I don't have time not to test!

I recently read a blog post by Joshua Lockwood where he spoke of some people who claim they don’t have time to test.

Learning the TDD approach to writing code has been one of best things that I’ve learnt over the last few years - before I worked at ThoughtWorks I didn’t know how to do it and the only way I could verify whether something worked was to load up the application and manually check it.

It was severely painful and on one particular occasion I managed to put some code with a bug into production because I didn’t know all the places that making that code change would impact.

It’s not a good way of working and I’m glad I’ve been given the opportunity to work with people who have showed me a better way.

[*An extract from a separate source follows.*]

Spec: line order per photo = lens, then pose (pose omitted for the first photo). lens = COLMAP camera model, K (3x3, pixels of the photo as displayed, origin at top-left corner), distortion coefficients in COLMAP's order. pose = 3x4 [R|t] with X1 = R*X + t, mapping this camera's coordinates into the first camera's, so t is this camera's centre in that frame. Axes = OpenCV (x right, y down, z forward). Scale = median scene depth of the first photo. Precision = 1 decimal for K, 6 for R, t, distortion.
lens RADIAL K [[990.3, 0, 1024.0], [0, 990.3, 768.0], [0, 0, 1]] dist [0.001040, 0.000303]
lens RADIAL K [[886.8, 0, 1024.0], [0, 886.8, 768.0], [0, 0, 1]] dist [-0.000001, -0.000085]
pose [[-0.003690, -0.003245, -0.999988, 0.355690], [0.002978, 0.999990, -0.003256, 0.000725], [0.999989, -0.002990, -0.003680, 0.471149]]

My experience pretty much matches a comment made by Chris Missal on the post where he pointed out that you are going to test your code anyway so you might as well automate that test!

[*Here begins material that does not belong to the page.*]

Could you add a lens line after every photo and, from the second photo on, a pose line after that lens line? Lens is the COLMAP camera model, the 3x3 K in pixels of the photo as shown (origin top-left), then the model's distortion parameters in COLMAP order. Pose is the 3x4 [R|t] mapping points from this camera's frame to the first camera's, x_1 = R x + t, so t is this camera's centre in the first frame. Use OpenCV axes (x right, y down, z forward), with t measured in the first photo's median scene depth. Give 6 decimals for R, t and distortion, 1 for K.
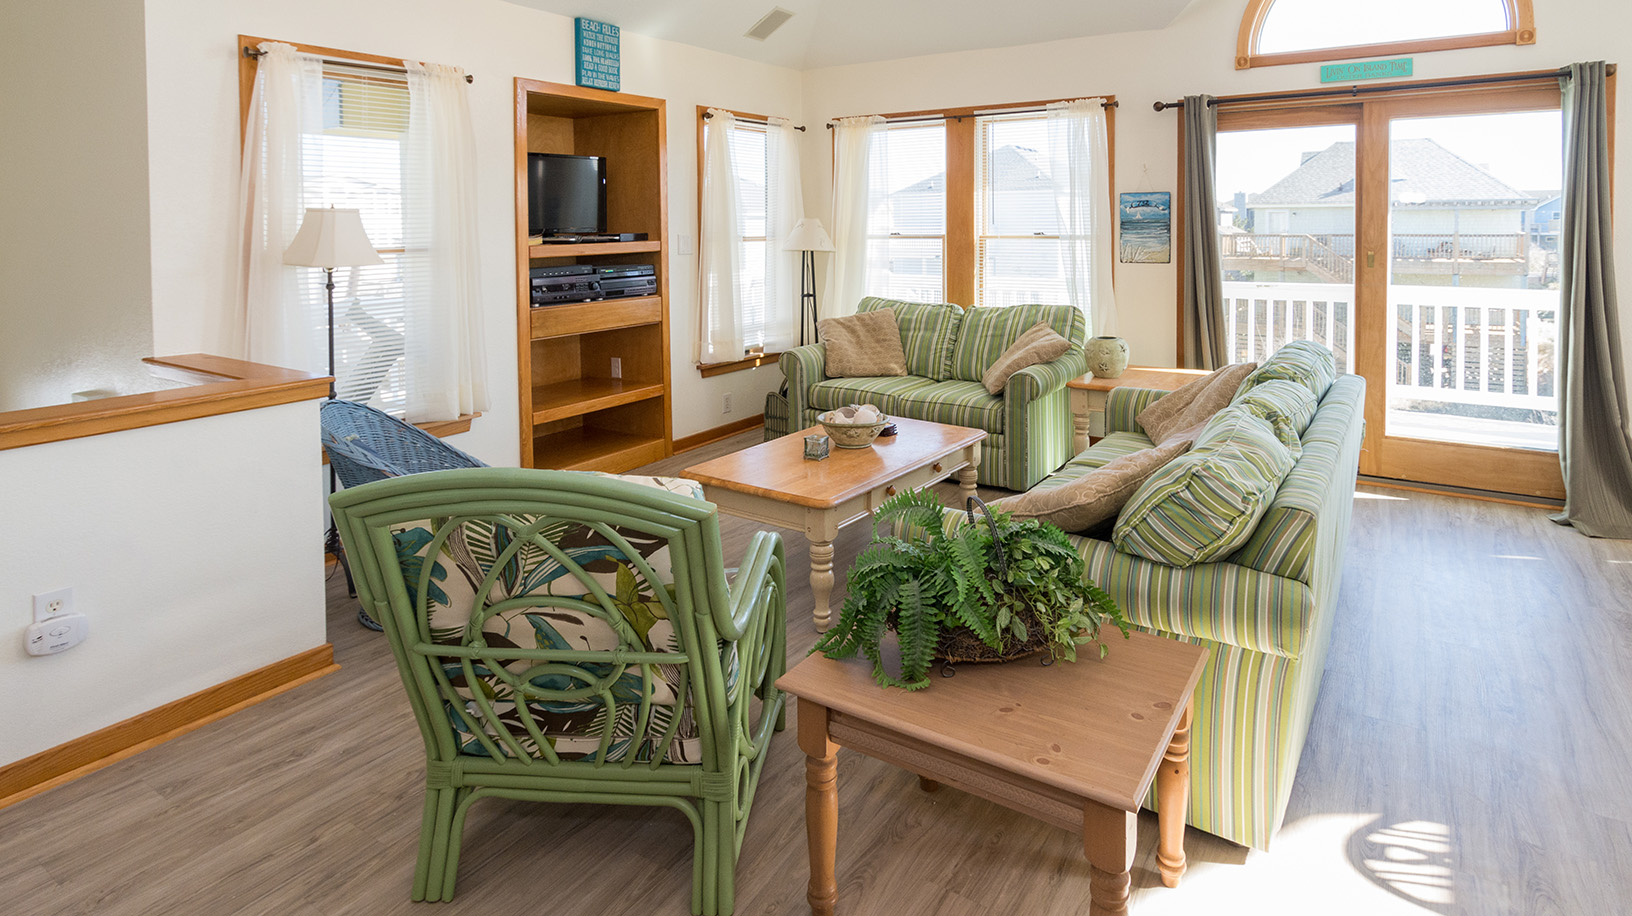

"You’re already testing with the debugger, TestPage1.aspx, or whatever... Just save that code and automate it!"

I’ve just spent the last 2 hours doing some refactoring on an F# twitter application I’m working on and because I didn’t write any tests it’s been a very painful experience indeed.

Every time I make a change I have to copy all the code into F# interactive, run the code and then manually make sure that I haven’t broken anything.

I’ve been doing this in fairly small steps - make one change then run it - but the cycle time is still much greater than it would be if I had just put some tests around the code in the first place.

I think we should be looking to test more than just the 'complex code' as well - there have been numerous occasions when I’ve put the logic for a conditional statement the wrong way around and a test has come to the rescue.

It pretty much applies to all the languages that I’ve worked in and if we can’t see how to easily create an automated test for a bit of code then it’s a sign that we’re doing something wrong and we might want to take a look at that!